Trickle-down economics is as old as Plato
For over three decades, Americans have been fed a lie. Through reinforcement and repetition, from stump speeches to cable news, Americans have become convinced that economic prosperity originates from the vaunted “job creators.” We have been warned that any attempt to regulate or tax these individuals would lead to economic ruin. As a result, we have seen everyone around us accept trickle-down theory as the best way to ensure economic growth.
The theory is simple. It’s persuasive. But it’s also not true. Rest assured, this isn’t the first time the powerful have lied in order to justify their authority.
Over a millennia ago, Plato came up with a very similar concoction in his Republic. Plato needed a clever way to justify the inevitable class differences in his ideal society, so he came up with “the noble lie.” This lie was also designed to be simple and persuasive. It would lead people to believe that the rulers of the land had literal gold within them, while the lower classes merely possessed iron and bronze. Plato suspected that this noble lie would become so embedded into the collective narrative of the society that even the rulers themselves would come to believe it.
While Plato’s noble lie sought to legitimize the political rulers in his society, trickle-down proponents have tried to legitimize the economic rulers in American society. In essence, trickle-down economics has made us believe that the proverbial “gold” of our economy resides within the rich.
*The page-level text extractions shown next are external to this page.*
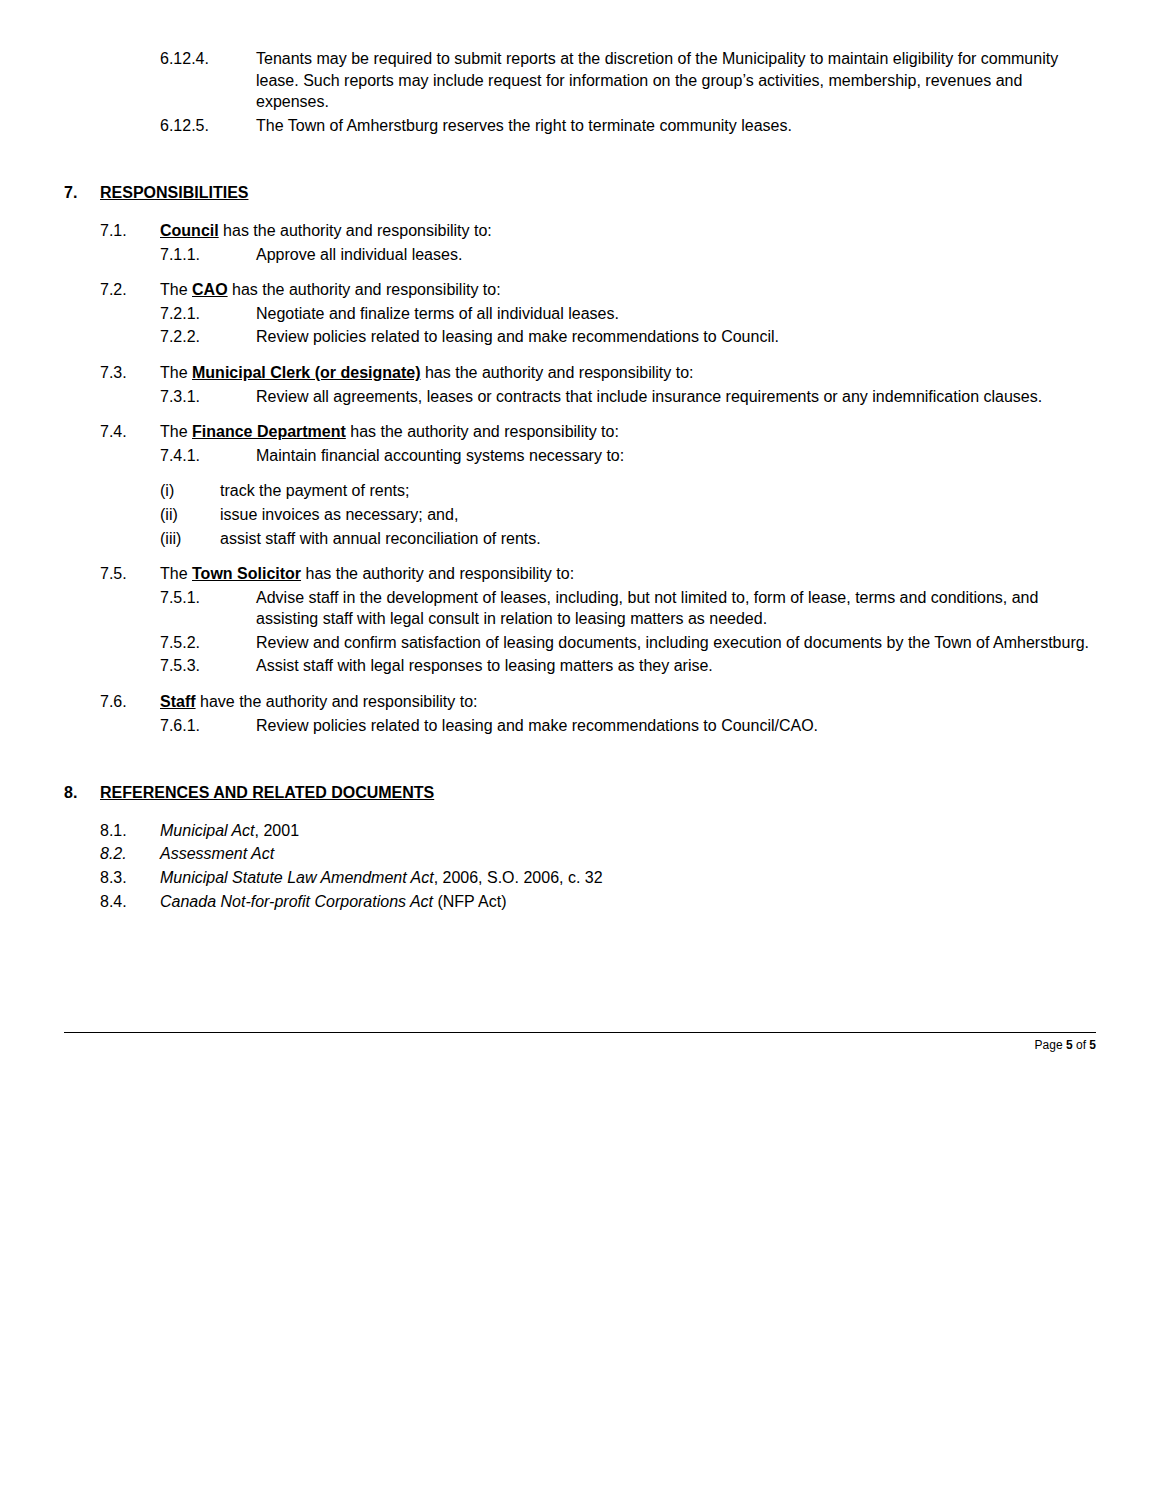6.12.4.
Tenants may be required to submit reports at the discretion of the Municipality to maintain eligibility for community lease. Such reports may include request for information on the group’s activities, membership, revenues and expenses.
6.12.5.
The Town of Amherstburg reserves the right to terminate community leases.
7.
RESPONSIBILITIES
7.1.
Council has the authority and responsibility to:
7.1.1.
Approve all individual leases.
7.2.
The CAO has the authority and responsibility to:
7.2.1.
Negotiate and finalize terms of all individual leases.
7.2.2.
Review policies related to leasing and make recommendations to Council.
7.3.
The Municipal Clerk (or designate) has the authority and responsibility to:
7.3.1.
Review all agreements, leases or contracts that include insurance requirements or any indemnification clauses.
7.4.
The Finance Department has the authority and responsibility to:
7.4.1.
Maintain financial accounting systems necessary to:
(i)
track the payment of rents;
(ii)
issue invoices as necessary; and,
(iii)
assist staff with annual reconciliation of rents.
7.5.
The Town Solicitor has the authority and responsibility to:
7.5.1.
Advise staff in the development of leases, including, but not limited to, form of lease, terms and conditions, and assisting staff with legal consult in relation to leasing matters as needed.
7.5.2.
Review and confirm satisfaction of leasing documents, including execution of documents by the Town of Amherstburg.
7.5.3.
Assist staff with legal responses to leasing matters as they arise.
7.6.
Staff have the authority and responsibility to:
7.6.1.
Review policies related to leasing and make recommendations to Council/CAO.
8.
REFERENCES AND RELATED DOCUMENTS
8.1.
Municipal Act, 2001
8.2.
Assessment Act
8.3.
Municipal Statute Law Amendment Act, 2006, S.O. 2006, c. 32
8.4.
Canada Not-for-profit Corporations Act (NFP Act)
Page 5 of 5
And although lies can be well-motivated, the falsehoods of trickle-down economics and the misguided policies which have followed it have established a deeply exclusive type of capitalism. These lies are neither imagined nor are they irrelevant to how our politicians have shaped economic policies since the late 1970s. As Nick Hanauer wrote in Democracy Journal in 2013, “[t]he picture you have in your head about how the world works absolutely determines what you think is possible or beneficial.”
Consequently, a trickle-down framework has stymied the possibilities of our economy. And so, unsurprisingly, we are now left with an economy which “remains permanently skewed toward the upper class.” So while those at the top thrive, the lower and middle classes have been left behind. What’s more, US politicians have “created the myth that helping powerful plutocrats is somehow the same as encouraging the free market.” This myth has led to horrifying levels of wage stagnation. As Elizabeth Warren pointed out earlier this year, “the average family not in the top 10 percent makes less money today than they were making a generation ago.”
That’s unacceptable. Because in order for our economy to grow, we need all American wages to increase. Only growing wages can tackle the American economy’s biggest problem since the 2008 financial crisis: insufficient demand to propel economic growth. Such demand can be found in bolstering the American middle class, as middle-out economics contends. Unlike trickle down, middle-out economics puts the centre of growth in the hands of middle-class consumers, not rich businesspeople. It is inclusive in nature. Its aim is simple: create economic conditions which promote demand from the middle class.
But for middle-out economics to gain political purchase in the US we must first reshape where we think economic prosperity arises. That’s a tall task – considering how much trickle-down has permeated our national understanding of economics. For too long, we have blindly listened to the lies of trickle-down proponents. We need to escape the ideological bonds of our era and ensure that American voters knows the truth; the “gold” of our economy actually resides within the middle class, not the 1 percent.